“The invention of the teenager was a mistake. Once you identify a period of life in which people get to stay out late but don’t have to pay taxes, naturally, no one wants to live any other way.”
― Judith Martin
This quote, from Judith Martin, better known as “Miss Manners” exemplifies the best parts of living like a teenager. But when I was a teenager, which was after cave drawings but before the invention of the fax machine, I was never told by my parents to “Look up from that screen!”. Simply because the only screens that existed were the ones that protected us from being entirely consumed by mosquitoes, given that I grew up in Winnipeg.
While manners simply never go out of fashion, social situations change with each generation. You should still never talk while you’re eating, or lick your knife, and always say please and thank you, but “Mobile Manners” are something that my generation of parenting is having to enforce while never having had to adhere to it as a child, particularly as a teenager.
Reading texts while Mom is talking is the new blank expression. Furiously typing texts while Dad is disciplining is the new eye rolling. So how do we teach our kids what is socially acceptable in the world of smartphones, when we are treading through these landmines ourselves?

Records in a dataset
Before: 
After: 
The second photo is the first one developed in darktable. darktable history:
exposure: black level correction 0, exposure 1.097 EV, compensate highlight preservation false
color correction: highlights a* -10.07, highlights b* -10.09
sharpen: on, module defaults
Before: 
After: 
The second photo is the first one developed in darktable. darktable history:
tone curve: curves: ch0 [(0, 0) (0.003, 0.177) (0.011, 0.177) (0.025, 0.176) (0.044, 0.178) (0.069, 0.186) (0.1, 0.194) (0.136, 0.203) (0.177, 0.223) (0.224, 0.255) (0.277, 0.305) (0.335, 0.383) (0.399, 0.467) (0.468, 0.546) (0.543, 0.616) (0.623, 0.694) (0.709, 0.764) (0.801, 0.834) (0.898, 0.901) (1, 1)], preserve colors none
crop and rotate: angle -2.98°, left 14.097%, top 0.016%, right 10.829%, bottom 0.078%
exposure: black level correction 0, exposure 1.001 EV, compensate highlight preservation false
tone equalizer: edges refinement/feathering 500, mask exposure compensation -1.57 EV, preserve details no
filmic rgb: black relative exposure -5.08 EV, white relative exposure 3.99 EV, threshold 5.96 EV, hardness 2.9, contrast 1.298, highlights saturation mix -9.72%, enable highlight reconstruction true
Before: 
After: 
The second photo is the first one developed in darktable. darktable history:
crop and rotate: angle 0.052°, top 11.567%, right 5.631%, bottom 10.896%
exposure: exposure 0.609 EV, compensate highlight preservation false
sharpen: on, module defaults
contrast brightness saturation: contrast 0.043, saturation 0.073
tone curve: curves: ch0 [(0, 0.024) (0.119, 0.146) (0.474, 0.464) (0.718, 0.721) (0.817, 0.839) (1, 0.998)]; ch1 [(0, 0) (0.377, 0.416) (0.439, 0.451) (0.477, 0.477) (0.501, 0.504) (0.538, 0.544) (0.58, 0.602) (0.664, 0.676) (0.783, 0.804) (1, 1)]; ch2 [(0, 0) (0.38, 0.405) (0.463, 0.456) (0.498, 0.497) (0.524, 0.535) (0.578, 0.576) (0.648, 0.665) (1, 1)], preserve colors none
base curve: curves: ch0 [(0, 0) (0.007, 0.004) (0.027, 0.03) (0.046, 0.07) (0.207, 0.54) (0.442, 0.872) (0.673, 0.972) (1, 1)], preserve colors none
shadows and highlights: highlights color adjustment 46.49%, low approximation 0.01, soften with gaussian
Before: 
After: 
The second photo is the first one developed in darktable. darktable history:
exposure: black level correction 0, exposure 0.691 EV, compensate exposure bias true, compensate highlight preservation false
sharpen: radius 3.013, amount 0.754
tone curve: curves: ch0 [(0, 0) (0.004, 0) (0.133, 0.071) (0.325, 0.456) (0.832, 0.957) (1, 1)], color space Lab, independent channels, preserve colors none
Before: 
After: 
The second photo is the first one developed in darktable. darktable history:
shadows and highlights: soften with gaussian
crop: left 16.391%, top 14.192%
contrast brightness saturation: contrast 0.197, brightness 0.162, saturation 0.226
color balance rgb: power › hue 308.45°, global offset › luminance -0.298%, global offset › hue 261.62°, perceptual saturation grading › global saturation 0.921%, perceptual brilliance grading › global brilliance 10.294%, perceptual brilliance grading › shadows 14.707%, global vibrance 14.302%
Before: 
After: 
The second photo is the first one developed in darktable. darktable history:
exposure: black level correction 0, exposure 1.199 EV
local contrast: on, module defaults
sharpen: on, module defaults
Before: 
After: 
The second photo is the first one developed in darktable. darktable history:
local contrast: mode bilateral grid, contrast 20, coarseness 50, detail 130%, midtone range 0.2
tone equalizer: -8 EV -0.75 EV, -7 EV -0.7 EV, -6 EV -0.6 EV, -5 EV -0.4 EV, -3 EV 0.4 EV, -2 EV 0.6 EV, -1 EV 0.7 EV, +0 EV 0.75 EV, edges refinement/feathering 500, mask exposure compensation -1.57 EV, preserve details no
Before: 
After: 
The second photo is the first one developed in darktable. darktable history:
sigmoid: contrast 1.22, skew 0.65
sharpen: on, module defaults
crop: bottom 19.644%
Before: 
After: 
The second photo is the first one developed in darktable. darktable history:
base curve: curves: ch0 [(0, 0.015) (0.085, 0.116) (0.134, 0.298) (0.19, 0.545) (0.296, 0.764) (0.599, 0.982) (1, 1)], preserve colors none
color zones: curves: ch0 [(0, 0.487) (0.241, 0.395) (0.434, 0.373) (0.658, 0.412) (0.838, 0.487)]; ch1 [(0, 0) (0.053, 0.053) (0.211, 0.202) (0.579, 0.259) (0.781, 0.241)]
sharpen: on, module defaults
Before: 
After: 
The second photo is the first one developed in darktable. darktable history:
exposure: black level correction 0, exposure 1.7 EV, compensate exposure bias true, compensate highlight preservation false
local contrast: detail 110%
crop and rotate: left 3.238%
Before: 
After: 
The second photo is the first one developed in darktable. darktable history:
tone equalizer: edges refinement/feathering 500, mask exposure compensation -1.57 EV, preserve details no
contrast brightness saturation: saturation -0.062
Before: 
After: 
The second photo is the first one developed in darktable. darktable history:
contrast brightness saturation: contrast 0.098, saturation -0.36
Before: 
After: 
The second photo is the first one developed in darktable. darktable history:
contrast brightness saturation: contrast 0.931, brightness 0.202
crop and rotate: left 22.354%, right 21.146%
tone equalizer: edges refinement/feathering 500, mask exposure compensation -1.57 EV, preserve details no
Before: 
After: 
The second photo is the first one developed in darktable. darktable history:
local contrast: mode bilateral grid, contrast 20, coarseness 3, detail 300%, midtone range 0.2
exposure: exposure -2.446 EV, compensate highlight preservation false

[What to do]
- A) In the records, take the part that opens with their first line and closes with the line containing "filmic rgb: black", and replace "developed" with "processed" throughout it. Give only those lines, with everything else unchanged.
- B) Extend the essay on teenagers and smartphone manners by continuing it from its last paragraph.

[Task-by-task outputs]
- A)
Before: 
After: 
The second photo is the first one processed in darktable. darktable history:
exposure: black level correction 0, exposure 1.097 EV, compensate highlight preservation false
color correction: highlights a* -10.07, highlights b* -10.09
sharpen: on, module defaults
Before: 
After: 
The second photo is the first one processed in darktable. darktable history:
tone curve: curves: ch0 [(0, 0) (0.003, 0.177) (0.011, 0.177) (0.025, 0.176) (0.044, 0.178) (0.069, 0.186) (0.1, 0.194) (0.136, 0.203) (0.177, 0.223) (0.224, 0.255) (0.277, 0.305) (0.335, 0.383) (0.399, 0.467) (0.468, 0.546) (0.543, 0.616) (0.623, 0.694) (0.709, 0.764) (0.801, 0.834) (0.898, 0.901) (1, 1)], preserve colors none
crop and rotate: angle -2.98°, left 14.097%, top 0.016%, right 10.829%, bottom 0.078%
exposure: black level correction 0, exposure 1.001 EV, compensate highlight preservation false
tone equalizer: edges refinement/feathering 500, mask exposure compensation -1.57 EV, preserve details no
filmic rgb: black relative exposure -5.08 EV, white relative exposure 3.99 EV, threshold 5.96 EV, hardness 2.9, contrast 1.298, highlights saturation mix -9.72%, enable highlight reconstruction true

- B)
Until the passing of Texting and Driving legislation, many parents could be found talking, texting and being generally distracted, something that our young kids observed. I myself used to refer to traffic lights as BlackBerry Pitstops.
A recent PC mobile poll conducted by Leger Marketing shows that we are still not modeling perfect behavior in front of our children, even though smartphones have been around for quite a while, and common sense and legislation tell us to change. 22% of us have typed or texted while driving, 30% of us text or talk while walking, and 37 per cent of us have used our phones in the bathroom.
While using a phone in the bathroom isn’t technically dangerous, it is of course extremely unhygienic… and more than a little off-putting. Texting and driving is extremely dangerous, and doing it in front of your teenager doubles the danger, as they see our behaviour as normal and potentially mimic it when they start driving. As much as they don’t want to be like us, as we didn’t want to be like our boring old parents, they develop their values and norms by watching us.
Take advantage of having a teen in the car to make them your Designated Texter or Talker if you need to communicate while on the road. But don’t let them take it into the bathroom at the gas station…
That’s just good manners.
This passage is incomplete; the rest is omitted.